#### Directions for this task:
In the listing below, the answer starts at the line that has "the Fiesta Bowl." and stops after the line that has "with this songwriter from Texas. He was"; please repeat that part exactly and nothing more.

==== Data under study ====

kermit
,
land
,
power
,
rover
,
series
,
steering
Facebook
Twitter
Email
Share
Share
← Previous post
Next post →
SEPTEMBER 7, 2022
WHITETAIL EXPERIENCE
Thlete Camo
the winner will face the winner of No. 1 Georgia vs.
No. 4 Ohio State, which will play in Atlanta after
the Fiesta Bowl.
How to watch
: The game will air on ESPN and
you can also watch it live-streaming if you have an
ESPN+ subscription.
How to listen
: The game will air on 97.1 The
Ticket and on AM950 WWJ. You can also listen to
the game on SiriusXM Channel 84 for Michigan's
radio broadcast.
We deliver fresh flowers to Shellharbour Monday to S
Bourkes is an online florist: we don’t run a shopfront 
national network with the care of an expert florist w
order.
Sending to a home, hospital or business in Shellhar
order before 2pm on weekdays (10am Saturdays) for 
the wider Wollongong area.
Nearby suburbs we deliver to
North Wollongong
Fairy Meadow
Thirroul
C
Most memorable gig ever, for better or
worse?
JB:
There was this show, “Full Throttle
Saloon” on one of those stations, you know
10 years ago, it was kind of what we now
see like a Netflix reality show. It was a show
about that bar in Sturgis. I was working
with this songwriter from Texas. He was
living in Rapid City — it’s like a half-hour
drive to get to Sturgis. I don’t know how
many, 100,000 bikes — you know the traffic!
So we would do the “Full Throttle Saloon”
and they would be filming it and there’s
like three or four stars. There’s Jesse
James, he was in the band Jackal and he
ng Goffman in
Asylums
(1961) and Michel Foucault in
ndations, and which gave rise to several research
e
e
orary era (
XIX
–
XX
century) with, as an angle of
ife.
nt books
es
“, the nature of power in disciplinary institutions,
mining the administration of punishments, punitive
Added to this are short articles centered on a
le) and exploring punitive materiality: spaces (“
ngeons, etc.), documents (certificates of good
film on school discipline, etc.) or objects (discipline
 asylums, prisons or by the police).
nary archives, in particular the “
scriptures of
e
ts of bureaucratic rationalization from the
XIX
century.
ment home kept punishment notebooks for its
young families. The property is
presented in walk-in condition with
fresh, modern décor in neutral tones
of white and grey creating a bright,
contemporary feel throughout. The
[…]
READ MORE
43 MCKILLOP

====

#### Completed exercise:
the Fiesta Bowl.
How to watch
: The game will air on ESPN and
you can also watch it live-streaming if you have an
ESPN+ subscription.
How to listen
: The game will air on 97.1 The
Ticket and on AM950 WWJ. You can also listen to
the game on SiriusXM Channel 84 for Michigan's
radio broadcast.
We deliver fresh flowers to Shellharbour Monday to S
Bourkes is an online florist: we don’t run a shopfront 
national network with the care of an expert florist w
order.
Sending to a home, hospital or business in Shellhar
order before 2pm on weekdays (10am Saturdays) for 
the wider Wollongong area.
Nearby suburbs we deliver to
North Wollongong
Fairy Meadow
Thirroul
C
Most memorable gig ever, for better or
worse?
JB:
There was this show, “Full Throttle
Saloon” on one of those stations, you know
10 years ago, it was kind of what we now
see like a Netflix reality show. It was a show
about that bar in Sturgis. I was working
with this songwriter from Texas. He was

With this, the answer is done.